[TASK OBJECTIVE] Could you copy every line in the listing below that has the word "wash"?

[DATA FOR THE TASK]
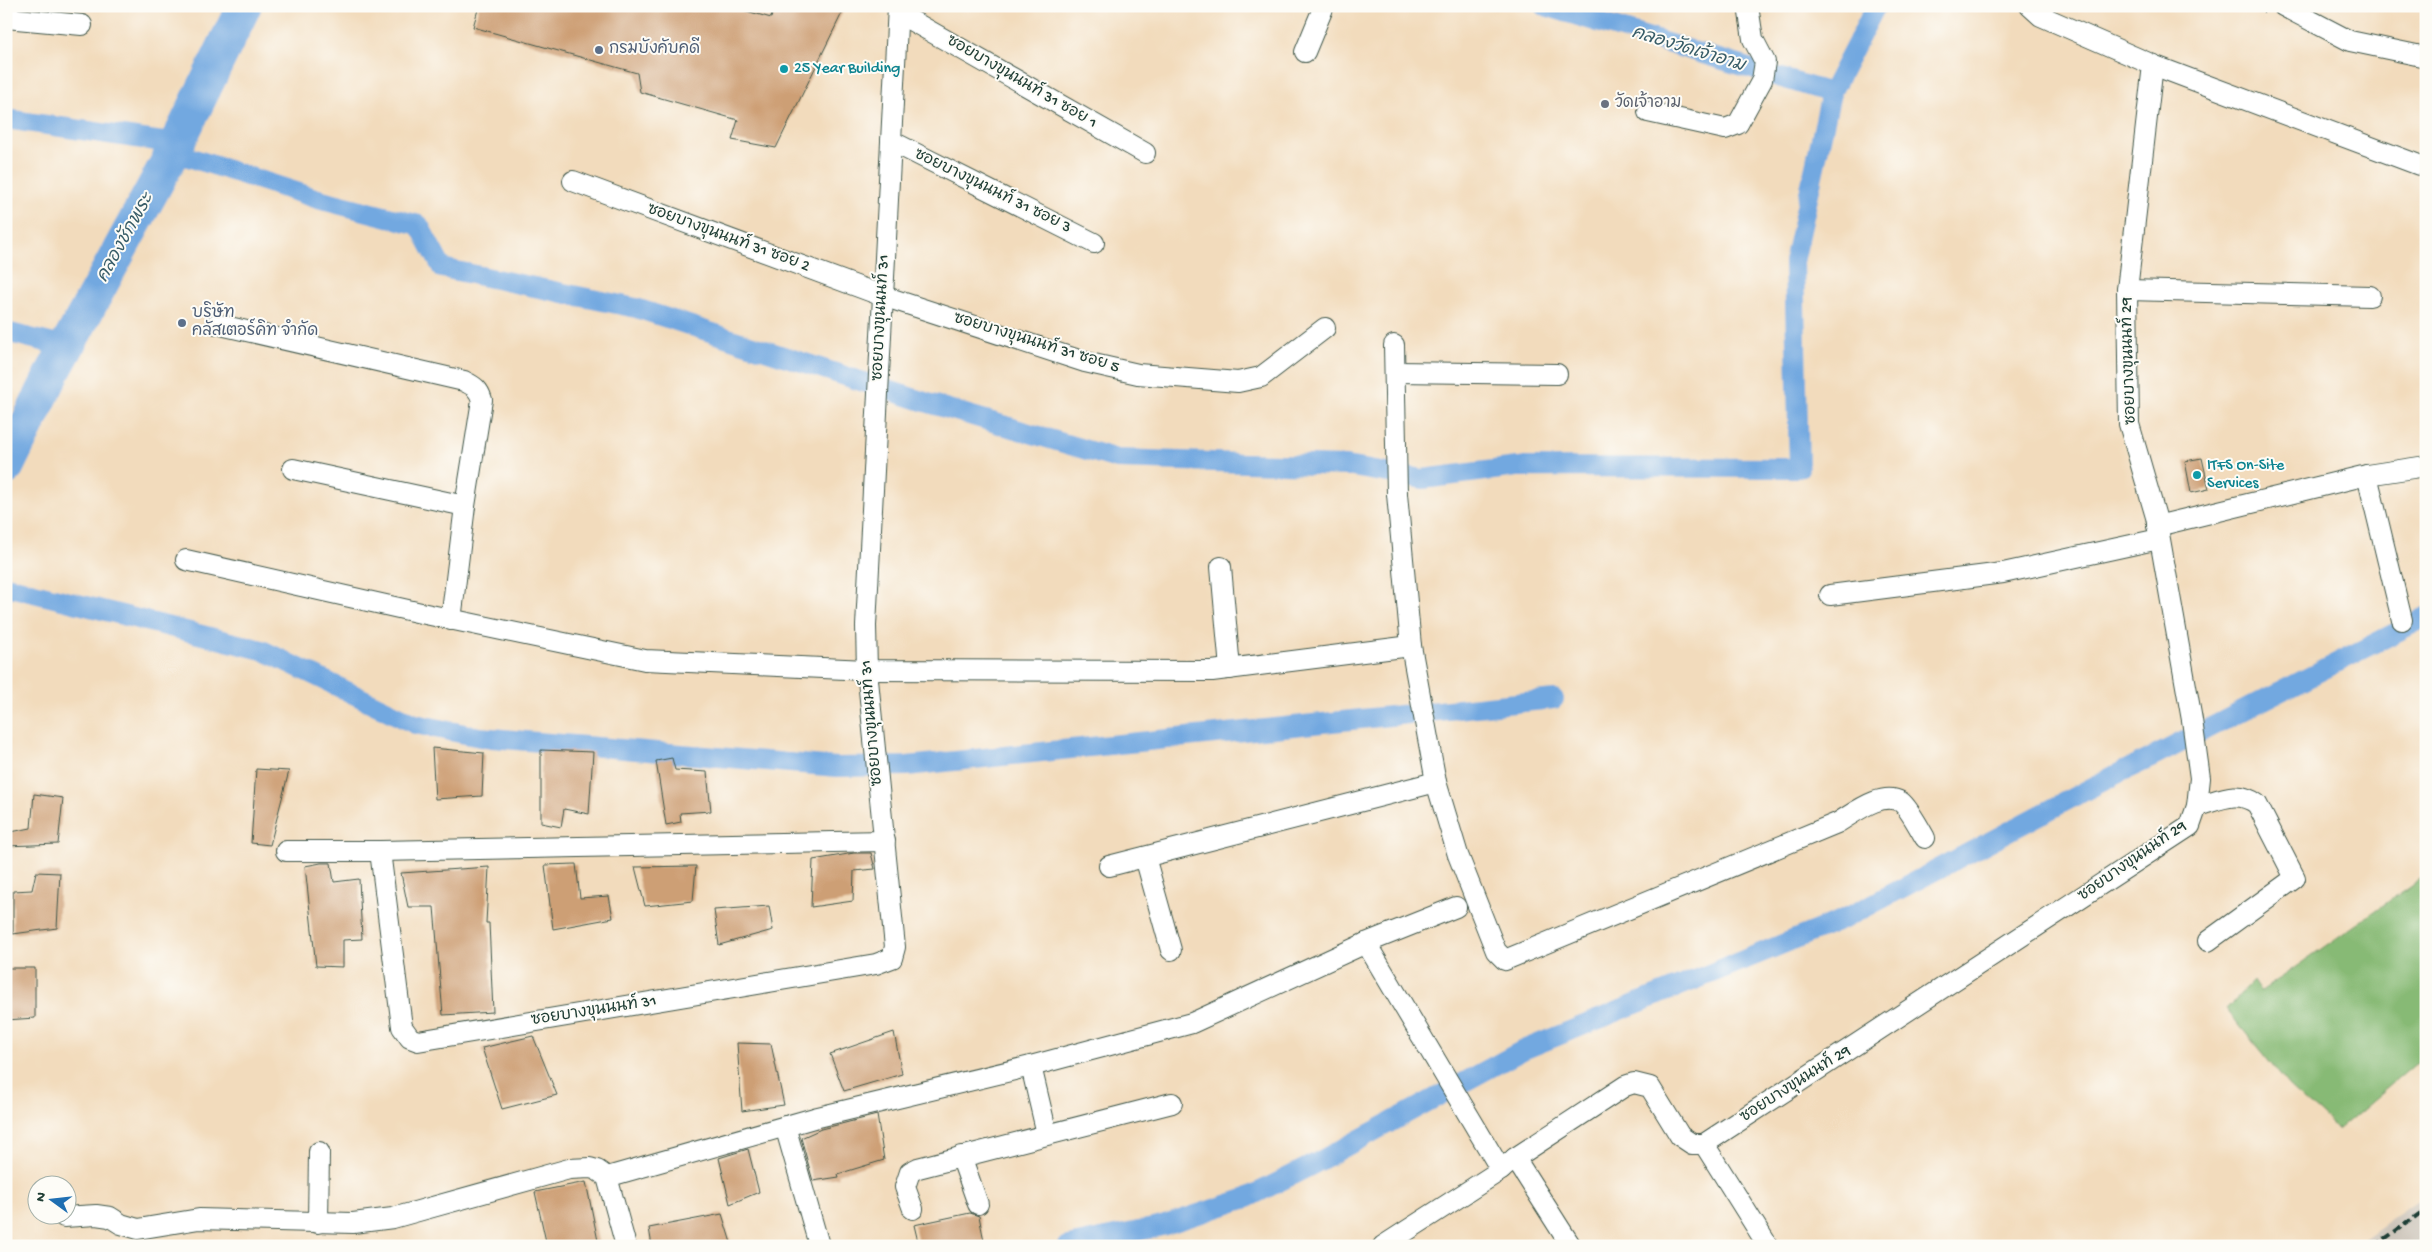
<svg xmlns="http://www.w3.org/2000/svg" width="2432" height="1252" font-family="'Gochi Hand','Playpen Sans Thai',sans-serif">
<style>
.industrial{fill:#cbc3b8}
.forest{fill:#87ba74;stroke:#537c54}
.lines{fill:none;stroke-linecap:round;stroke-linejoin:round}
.canal{stroke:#72a8e0;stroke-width:20}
.river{stroke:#72a8e0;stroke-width:35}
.building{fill:#cd9f74}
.minor-casing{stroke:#3f5548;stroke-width:22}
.path{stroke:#3f5548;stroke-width:3;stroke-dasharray:1 4;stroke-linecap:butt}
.minor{stroke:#fff;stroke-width:20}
.rail{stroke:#1f3d34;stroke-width:4;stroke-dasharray:8 4;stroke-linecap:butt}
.service-dot{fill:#5c6f8a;stroke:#fdfcf7;stroke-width:2}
.culture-dot{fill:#0f9aa8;stroke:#fdfcf7;stroke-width:2}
.worship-dot{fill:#6b7280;stroke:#fdfcf7;stroke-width:2}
.labels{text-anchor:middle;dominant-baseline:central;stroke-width:4;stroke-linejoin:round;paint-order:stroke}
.service-label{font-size:16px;fill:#4e5e75;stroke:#fdfcf7;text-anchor:start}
.culture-label{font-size:16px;fill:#0d838f;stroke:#fdfcf7;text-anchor:start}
.street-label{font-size:16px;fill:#1f3d34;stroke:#fdfcf7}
.worship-label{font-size:16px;fill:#5b616d;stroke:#fdfcf7;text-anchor:start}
.water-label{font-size:18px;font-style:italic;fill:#385d68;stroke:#fdfcf7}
</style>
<rect width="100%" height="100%" fill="#fdfcf7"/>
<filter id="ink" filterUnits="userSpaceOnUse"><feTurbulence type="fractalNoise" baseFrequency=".02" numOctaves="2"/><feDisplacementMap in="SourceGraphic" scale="10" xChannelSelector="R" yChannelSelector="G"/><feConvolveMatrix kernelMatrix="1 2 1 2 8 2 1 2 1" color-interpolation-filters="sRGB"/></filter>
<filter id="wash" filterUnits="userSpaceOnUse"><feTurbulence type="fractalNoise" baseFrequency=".0096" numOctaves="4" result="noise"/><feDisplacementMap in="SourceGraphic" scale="20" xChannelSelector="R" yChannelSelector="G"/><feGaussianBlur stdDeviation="1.12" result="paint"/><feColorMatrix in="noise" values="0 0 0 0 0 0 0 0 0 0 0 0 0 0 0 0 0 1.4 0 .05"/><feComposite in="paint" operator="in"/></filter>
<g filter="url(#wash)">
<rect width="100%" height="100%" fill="#f2dbbc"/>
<polygon class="industrial" points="2426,1194 2426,1246 2353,1246"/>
<polygon class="forest" points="2426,875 2426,1055 2338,1130 2290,1087 2226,1009 2253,981 2260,992"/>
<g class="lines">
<g class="canal">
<polyline points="1545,6 1831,93"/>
<polyline points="6,119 177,144"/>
<polyline points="173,152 318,199 419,225 442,268 636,308 925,402 1117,459 1346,466 1423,479 1517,467 1799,468 1794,262 1831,93 1876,6"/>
<polyline points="6,332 66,347"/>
<polyline points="6,586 262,650 415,724 480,737 837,767 907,766 1554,699"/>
<polyline points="1068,1246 1162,1226 1247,1198 1314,1164 1523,1050 1844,919 2117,774 2149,759 2426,617"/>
</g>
<polyline class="river" points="6,468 52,374 173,152 244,6"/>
</g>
<g id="blocks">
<g class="building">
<polygon points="479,6 729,6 771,18 774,6 826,6 843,11 776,148 732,140 738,120 640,92 637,73 473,27"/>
<polygon points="2202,458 2209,489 2191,493 2185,461"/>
<polygon points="432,748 484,753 482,796 435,799"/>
<polygon points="541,750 593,752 589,814 564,809 561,827 541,823"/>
<polygon points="672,758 675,770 707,772 711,811 680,813 681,822 666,825 656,761"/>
<polygon points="256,769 289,771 270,845 251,843"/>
<polygon points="34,794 63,798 58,844 6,846 6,833 31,828"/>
<polygon points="854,853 871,853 875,869 854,871 853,901 811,907 813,860"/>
<polygon points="321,863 331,863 334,882 359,879 362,939 343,940 343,967 316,966 305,866"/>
<polygon points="576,864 580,898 609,896 613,918 553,929 545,865"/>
<polygon points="696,866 693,901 645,906 635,867"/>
<polygon points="489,867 486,923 489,923 493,1012 443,1015 434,907 408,907 401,873"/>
<polygon points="36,872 60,873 57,928 13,934 13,891 32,890"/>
<polygon points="769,906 773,930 719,945 714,910"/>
<polygon points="6,968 35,968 35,1018 6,1020"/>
<polygon points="894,1032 902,1074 844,1091 830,1054"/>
<polygon points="533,1036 557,1095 502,1109 482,1048"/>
<polygon points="737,1043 771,1044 784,1105 742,1111"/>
<polygon points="877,1115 884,1160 838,1174 839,1177 813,1181 801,1138 821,1129"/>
<polygon points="748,1149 759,1192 730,1204 719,1158"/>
<polygon points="586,1182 599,1246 547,1246 535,1192"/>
<polygon points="970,1213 979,1216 985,1246 919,1246 914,1225"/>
<polygon points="722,1214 732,1246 652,1246 649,1228"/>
</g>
</g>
</g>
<g filter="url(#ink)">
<use href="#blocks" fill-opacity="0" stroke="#3f5548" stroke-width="1"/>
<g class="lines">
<g class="minor-casing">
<g id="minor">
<polyline points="2283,6 2350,41 2426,57"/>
<polyline points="898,13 1145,153"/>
<polyline points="6,18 82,25"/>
<polyline points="1305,52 1324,6"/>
<polyline points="2153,65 2419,165"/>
<polyline points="1648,112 1725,129 1738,124 1762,80 1765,62 1753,39 1748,6"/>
<polyline points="891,141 1094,243"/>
<polyline points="573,181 883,296 1085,362 1138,374 1238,382 1261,377 1325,328"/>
<polyline points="2127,290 2370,296"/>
<path d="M216,324L464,381C474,386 479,389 482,400L465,506L451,620"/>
<path d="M1394,345L1397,494L1411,646L1436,782L1458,855L1496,951L1505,960L1837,823C1853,814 1882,790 1901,802C1908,807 1920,829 1925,838"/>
<polyline points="1395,372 1557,374"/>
<polyline points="293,469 465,506"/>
<polyline points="2367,475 2402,620"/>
<polyline points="2157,526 2367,475 2426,466"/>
<polyline points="186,560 421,613 645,660 867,670 1212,671 1411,646"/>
<polyline points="1221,567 1230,669"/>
<polyline points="1830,595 2003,573 2159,539"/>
<path d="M2197,806C2220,800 2237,789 2257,804L2295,878L2208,941"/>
<polyline points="286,851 380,851 885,841"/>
<polyline points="380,851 402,1027 410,1038 418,1041 876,964 892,958 895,947 867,670 866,626 898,6"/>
<polyline points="1145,857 1171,950"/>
<polyline points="1109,866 1436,782"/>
<polyline points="1366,943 1501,1170"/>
<polyline points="1031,1066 1047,1134"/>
<polyline points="785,1126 819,1245"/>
<polyline points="1704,1144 1768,1246"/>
<polyline points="961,1156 978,1204"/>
<polyline points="1515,1158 1571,1246"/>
<polyline points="607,1177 814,1118 1031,1066 1192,1023 1366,943 1456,907"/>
<polyline points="913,1209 905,1187 910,1172 918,1168 1172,1103"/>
<polyline points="64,1217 96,1215 110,1217 121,1224 138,1229 199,1219 353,1223 393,1218 569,1169 590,1168 597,1170 607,1177 626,1246"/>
<polyline points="318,1223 319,1152"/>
<polyline points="1383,1246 1501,1170 1515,1158 1625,1086 1634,1083 1650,1087 1680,1136 1692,1144 1704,1144 2190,826 2197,806 2200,778 2192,720 2156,517 2129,424 2127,290 2153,65 2041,16 2030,6"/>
</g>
</g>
<polyline class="path" points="2255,6 2265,12"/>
<use href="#minor" class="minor"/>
<polyline class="rail" points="2375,1246 2426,1209"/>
</g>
</g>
<g class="service-dot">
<circle cx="599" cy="50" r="5"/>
<circle cx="182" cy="323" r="5"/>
</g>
<g class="culture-dot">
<circle cx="784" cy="69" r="5"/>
<circle cx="2197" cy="475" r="5"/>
</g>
<circle class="worship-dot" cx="1605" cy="104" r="5"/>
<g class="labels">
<g class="service-label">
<text x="609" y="50">กรมบังคับคดี</text>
<text x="192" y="314">บริษัท<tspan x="192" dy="18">คลัสเตอร์คิท จำกัด</tspan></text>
</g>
<g class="culture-label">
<text x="794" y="69">25 Year Building</text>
<text x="2207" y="466">ITFS On-Site<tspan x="2207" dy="18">Services</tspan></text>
</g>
<g class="street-label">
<text transform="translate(1021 83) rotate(30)">ซอยบางขุนนนท์ 31 ซอย 1</text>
<text transform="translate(992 192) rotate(26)">ซอยบางขุนนนท์ 31 ซอย 3</text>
<text transform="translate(728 239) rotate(20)">ซอยบางขุนนนท์ 31 ซอย 2</text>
<text transform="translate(882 318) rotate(-87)">ซอยบางขุนนนท์ 31</text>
<text transform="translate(1036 344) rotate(17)">ซอยบางขุนนนท์ 31 ซอย 5</text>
<text transform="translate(2130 361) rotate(-92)">ซอยบางขุนนนท์ 29</text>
<text transform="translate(873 723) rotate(-95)">ซอยบางขุนนนท์ 31</text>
<text transform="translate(2133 862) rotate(-35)">ซอยบางขุนนนท์ 29</text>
<text transform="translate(594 1012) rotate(-9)">ซอยบางขุนนนท์ 31</text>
<text transform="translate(1796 1085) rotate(-33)">ซอยบางขุนนนท์ 29</text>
</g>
<g class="worship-label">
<text x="1615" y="104">วัดเจ้าอาม</text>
</g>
<g class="water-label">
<text transform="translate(1688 50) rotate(17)">คลองวัดเจ้าอาม</text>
<text transform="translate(126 238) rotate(-61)">คลองชักพระ</text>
</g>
</g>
<rect width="2432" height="1252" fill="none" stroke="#fdfcf7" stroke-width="25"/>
<g transform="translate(52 1200) rotate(285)"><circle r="24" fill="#fdfcf7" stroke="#a4b0a9"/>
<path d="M0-4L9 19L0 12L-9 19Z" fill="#1f6fb2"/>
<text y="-8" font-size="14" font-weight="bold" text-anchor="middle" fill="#1f3d34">N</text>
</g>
</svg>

[EXPECTED OUTPUT]
<filter id="wash" filterUnits="userSpaceOnUse"><feTurbulence type="fractalNoise" baseFrequency=".0096" numOctaves="4" result="noise"/><feDisplacementMap in="SourceGraphic" scale="20" xChannelSelector="R" yChannelSelector="G"/><feGaussianBlur stdDeviation="1.12" result="paint"/><feColorMatrix in="noise" values="0 0 0 0 0 0 0 0 0 0 0 0 0 0 0 0 0 1.4 0 .05"/><feComposite in="paint" operator="in"/></filter>
<g filter="url(#wash)">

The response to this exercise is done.